AVAILABLE DATA:

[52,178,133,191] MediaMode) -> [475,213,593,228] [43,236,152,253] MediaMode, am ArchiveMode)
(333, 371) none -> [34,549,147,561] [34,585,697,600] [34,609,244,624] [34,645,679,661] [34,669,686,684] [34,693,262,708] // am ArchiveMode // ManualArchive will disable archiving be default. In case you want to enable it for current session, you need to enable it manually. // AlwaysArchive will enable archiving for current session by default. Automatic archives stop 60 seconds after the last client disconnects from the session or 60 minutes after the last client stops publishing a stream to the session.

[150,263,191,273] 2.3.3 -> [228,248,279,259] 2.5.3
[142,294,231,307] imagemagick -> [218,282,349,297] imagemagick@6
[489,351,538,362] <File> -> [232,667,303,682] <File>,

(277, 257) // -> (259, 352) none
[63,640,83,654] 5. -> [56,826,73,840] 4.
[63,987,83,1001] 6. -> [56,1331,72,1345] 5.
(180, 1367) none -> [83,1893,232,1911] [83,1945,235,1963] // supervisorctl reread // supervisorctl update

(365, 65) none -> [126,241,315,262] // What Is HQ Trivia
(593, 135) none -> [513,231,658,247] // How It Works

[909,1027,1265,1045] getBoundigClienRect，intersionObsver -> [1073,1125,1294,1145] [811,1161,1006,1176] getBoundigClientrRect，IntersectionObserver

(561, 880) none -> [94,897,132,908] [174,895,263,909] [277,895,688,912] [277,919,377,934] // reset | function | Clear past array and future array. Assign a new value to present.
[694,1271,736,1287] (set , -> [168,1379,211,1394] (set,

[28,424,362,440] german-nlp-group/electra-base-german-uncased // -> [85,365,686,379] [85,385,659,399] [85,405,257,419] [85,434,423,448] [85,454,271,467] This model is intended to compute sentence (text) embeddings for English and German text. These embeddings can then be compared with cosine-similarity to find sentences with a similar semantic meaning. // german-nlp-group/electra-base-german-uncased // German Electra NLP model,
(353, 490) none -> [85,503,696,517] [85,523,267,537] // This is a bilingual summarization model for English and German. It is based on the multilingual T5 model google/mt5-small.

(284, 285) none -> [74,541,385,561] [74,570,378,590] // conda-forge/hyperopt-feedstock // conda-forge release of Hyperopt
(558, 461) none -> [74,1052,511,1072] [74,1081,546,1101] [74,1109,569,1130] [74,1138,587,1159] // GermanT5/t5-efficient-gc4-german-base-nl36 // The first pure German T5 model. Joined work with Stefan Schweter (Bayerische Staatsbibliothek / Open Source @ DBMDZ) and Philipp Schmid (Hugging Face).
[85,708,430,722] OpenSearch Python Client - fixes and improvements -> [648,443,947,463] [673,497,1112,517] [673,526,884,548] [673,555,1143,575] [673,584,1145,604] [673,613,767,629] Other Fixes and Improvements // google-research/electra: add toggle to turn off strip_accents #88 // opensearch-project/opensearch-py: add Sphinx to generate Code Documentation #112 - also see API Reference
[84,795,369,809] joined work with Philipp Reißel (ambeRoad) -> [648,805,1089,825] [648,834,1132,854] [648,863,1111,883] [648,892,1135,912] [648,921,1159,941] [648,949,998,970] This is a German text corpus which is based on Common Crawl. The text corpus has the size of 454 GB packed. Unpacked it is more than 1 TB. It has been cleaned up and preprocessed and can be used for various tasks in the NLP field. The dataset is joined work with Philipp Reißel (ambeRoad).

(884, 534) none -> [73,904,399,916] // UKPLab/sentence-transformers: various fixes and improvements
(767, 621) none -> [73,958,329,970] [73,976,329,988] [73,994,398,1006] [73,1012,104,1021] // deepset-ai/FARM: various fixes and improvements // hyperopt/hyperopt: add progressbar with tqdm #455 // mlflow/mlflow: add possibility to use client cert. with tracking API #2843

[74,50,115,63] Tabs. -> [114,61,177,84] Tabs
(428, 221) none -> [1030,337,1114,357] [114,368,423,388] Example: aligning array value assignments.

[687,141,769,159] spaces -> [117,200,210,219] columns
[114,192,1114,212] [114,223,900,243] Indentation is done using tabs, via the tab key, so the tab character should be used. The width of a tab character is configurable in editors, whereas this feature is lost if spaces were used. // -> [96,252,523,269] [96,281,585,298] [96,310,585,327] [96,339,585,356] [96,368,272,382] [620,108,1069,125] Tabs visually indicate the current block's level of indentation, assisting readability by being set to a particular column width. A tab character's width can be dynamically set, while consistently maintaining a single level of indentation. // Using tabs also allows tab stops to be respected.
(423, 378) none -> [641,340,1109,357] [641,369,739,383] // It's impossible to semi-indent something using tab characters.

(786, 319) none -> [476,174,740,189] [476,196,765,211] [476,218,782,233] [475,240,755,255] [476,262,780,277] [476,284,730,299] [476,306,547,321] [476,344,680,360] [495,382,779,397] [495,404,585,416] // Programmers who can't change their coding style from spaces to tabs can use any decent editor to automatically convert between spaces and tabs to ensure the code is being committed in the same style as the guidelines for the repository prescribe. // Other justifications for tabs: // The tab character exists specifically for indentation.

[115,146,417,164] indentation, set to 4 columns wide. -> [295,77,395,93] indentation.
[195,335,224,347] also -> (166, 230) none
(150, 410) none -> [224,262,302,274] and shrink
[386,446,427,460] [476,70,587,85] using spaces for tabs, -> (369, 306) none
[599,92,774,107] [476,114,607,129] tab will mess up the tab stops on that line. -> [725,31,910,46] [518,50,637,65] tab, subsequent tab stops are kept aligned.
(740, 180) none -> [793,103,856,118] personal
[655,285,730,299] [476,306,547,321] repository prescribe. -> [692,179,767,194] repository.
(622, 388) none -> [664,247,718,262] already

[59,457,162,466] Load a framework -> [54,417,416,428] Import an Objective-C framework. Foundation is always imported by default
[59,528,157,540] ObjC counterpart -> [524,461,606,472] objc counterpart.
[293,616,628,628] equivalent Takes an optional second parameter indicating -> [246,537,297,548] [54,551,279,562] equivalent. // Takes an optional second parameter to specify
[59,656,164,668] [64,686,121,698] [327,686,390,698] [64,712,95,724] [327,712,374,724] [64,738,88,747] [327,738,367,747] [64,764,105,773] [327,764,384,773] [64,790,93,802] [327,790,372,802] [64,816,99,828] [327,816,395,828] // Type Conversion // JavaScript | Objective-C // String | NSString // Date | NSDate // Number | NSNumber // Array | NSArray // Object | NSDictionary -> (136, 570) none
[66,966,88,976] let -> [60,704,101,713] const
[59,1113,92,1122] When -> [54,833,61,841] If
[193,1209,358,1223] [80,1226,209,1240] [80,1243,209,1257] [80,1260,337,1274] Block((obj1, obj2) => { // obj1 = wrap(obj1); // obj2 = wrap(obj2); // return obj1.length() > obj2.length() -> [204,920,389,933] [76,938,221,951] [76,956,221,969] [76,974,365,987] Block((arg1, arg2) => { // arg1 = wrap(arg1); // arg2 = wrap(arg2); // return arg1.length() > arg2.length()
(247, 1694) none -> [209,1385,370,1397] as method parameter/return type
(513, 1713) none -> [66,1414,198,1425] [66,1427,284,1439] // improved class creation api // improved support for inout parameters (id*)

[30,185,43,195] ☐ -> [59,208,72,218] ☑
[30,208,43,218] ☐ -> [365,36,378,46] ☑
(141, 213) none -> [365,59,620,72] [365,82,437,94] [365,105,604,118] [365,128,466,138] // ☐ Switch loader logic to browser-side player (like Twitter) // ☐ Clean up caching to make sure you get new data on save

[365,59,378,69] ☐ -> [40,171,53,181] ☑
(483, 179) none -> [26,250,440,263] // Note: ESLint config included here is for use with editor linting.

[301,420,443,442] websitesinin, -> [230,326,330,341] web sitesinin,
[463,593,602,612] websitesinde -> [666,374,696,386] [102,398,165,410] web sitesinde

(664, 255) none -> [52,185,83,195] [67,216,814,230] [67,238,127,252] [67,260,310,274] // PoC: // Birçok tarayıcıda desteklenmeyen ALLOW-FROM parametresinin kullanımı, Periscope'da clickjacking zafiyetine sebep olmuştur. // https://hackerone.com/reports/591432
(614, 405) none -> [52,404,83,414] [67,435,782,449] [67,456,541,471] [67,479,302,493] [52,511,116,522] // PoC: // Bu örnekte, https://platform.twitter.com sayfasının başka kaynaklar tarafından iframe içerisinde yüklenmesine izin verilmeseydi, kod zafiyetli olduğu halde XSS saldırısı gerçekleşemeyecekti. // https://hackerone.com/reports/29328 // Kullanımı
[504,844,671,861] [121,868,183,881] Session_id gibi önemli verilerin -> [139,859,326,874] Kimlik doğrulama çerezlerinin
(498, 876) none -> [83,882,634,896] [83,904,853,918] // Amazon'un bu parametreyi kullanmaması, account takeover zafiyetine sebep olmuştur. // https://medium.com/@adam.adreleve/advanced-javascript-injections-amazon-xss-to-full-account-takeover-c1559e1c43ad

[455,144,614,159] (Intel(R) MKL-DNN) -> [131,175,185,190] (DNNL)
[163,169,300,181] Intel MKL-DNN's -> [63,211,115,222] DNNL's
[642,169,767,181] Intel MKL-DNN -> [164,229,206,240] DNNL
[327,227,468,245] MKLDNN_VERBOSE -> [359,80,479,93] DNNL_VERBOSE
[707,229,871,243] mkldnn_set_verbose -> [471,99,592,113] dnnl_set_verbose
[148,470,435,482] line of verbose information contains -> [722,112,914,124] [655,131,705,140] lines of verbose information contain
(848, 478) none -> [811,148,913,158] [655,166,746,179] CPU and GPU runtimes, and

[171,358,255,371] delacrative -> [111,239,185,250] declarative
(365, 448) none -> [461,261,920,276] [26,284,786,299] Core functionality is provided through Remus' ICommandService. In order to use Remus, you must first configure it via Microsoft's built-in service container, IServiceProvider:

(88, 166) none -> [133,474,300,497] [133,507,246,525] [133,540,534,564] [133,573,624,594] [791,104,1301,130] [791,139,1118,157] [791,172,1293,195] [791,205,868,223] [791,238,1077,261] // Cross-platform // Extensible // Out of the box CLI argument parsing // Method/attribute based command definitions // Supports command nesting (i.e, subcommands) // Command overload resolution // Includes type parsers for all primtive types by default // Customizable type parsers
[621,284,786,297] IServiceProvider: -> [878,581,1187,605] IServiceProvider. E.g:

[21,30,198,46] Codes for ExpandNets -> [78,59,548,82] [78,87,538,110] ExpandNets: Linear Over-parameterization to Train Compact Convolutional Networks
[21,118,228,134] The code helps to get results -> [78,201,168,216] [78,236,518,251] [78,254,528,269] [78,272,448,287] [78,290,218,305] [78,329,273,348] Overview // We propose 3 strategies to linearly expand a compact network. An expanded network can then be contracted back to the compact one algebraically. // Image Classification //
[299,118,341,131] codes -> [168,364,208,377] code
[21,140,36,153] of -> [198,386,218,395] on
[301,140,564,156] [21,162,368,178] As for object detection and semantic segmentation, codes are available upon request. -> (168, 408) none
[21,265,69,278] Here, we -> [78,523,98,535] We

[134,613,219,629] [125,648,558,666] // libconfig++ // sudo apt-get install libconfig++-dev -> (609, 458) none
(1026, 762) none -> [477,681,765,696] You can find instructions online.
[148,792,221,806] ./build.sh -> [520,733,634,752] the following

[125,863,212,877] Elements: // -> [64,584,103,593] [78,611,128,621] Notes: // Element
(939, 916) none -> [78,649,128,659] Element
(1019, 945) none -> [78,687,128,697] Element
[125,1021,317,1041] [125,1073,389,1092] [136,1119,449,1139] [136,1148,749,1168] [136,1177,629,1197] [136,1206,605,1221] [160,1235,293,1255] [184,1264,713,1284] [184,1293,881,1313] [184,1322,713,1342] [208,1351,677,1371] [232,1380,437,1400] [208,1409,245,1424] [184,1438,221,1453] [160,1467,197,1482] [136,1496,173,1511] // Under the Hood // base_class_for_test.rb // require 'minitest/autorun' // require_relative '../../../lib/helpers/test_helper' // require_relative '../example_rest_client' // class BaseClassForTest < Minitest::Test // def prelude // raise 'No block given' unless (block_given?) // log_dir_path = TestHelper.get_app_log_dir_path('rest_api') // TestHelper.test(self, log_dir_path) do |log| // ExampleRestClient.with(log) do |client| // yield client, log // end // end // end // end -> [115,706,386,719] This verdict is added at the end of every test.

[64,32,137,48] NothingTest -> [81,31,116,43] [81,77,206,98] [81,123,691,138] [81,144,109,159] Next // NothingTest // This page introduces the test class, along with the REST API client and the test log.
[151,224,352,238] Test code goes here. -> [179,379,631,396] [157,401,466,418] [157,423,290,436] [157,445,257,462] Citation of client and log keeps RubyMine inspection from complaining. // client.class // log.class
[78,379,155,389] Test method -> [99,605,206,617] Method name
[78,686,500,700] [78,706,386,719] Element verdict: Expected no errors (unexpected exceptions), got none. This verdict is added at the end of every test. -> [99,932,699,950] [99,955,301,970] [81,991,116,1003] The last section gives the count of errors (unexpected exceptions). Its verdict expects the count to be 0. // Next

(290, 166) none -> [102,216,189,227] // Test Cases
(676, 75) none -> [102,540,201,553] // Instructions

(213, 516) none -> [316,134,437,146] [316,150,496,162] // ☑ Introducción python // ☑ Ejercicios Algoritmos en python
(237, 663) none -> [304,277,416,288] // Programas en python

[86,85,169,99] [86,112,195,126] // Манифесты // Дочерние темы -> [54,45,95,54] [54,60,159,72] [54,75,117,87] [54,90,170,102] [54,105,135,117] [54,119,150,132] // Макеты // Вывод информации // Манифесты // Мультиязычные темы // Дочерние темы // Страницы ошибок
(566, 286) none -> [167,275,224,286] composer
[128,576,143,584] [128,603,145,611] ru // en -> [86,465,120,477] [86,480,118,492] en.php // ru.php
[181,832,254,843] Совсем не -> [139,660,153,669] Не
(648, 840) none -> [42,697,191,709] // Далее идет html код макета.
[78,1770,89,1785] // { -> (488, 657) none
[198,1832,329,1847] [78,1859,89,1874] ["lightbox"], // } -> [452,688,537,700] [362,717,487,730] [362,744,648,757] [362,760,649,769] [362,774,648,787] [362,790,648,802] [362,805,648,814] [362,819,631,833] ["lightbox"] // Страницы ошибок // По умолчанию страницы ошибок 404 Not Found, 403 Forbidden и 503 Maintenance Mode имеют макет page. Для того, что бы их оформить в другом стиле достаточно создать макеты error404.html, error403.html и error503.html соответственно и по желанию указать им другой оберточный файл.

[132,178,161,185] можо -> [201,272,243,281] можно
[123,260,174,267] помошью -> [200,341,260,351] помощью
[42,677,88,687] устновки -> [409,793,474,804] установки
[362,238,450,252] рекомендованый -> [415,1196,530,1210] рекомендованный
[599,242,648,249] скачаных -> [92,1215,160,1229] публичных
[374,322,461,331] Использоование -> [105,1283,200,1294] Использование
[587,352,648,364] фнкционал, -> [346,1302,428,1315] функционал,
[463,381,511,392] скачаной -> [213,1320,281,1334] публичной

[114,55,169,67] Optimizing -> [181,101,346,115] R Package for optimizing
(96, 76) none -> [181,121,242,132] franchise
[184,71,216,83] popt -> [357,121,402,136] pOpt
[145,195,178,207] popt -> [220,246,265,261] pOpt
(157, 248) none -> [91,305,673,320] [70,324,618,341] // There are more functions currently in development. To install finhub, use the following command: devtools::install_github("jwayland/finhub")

ACTION ITEM:
From the entries above, return exactly the line containing "[59,528,157,540] ObjC counterpart", the line containing "[463,593,602,612] websitesinde ->", and all lines between, and nothing else.

PROBLEM SOLUTION:
[59,528,157,540] ObjC counterpart -> [524,461,606,472] objc counterpart.
[293,616,628,628] equivalent Takes an optional second parameter indicating -> [246,537,297,548] [54,551,279,562] equivalent. // Takes an optional second parameter to specify
[59,656,164,668] [64,686,121,698] [327,686,390,698] [64,712,95,724] [327,712,374,724] [64,738,88,747] [327,738,367,747] [64,764,105,773] [327,764,384,773] [64,790,93,802] [327,790,372,802] [64,816,99,828] [327,816,395,828] // Type Conversion // JavaScript | Objective-C // String | NSString // Date | NSDate // Number | NSNumber // Array | NSArray // Object | NSDictionary -> (136, 570) none
[66,966,88,976] let -> [60,704,101,713] const
[59,1113,92,1122] When -> [54,833,61,841] If
[193,1209,358,1223] [80,1226,209,1240] [80,1243,209,1257] [80,1260,337,1274] Block((obj1, obj2) => { // obj1 = wrap(obj1); // obj2 = wrap(obj2); // return obj1.length() > obj2.length() -> [204,920,389,933] [76,938,221,951] [76,956,221,969] [76,974,365,987] Block((arg1, arg2) => { // arg1 = wrap(arg1); // arg2 = wrap(arg2); // return arg1.length() > arg2.length()
(247, 1694) none -> [209,1385,370,1397] as method parameter/return type
(513, 1713) none -> [66,1414,198,1425] [66,1427,284,1439] // improved class creation api // improved support for inout parameters (id*)

[30,185,43,195] ☐ -> [59,208,72,218] ☑
[30,208,43,218] ☐ -> [365,36,378,46] ☑
(141, 213) none -> [365,59,620,72] [365,82,437,94] [365,105,604,118] [365,128,466,138] // ☐ Switch loader logic to browser-side player (like Twitter) // ☐ Clean up caching to make sure you get new data on save

[365,59,378,69] ☐ -> [40,171,53,181] ☑
(483, 179) none -> [26,250,440,263] // Note: ESLint config included here is for use with editor linting.

[301,420,443,442] websitesinin, -> [230,326,330,341] web sitesinin,
[463,593,602,612] websitesinde -> [666,374,696,386] [102,398,165,410] web sitesinde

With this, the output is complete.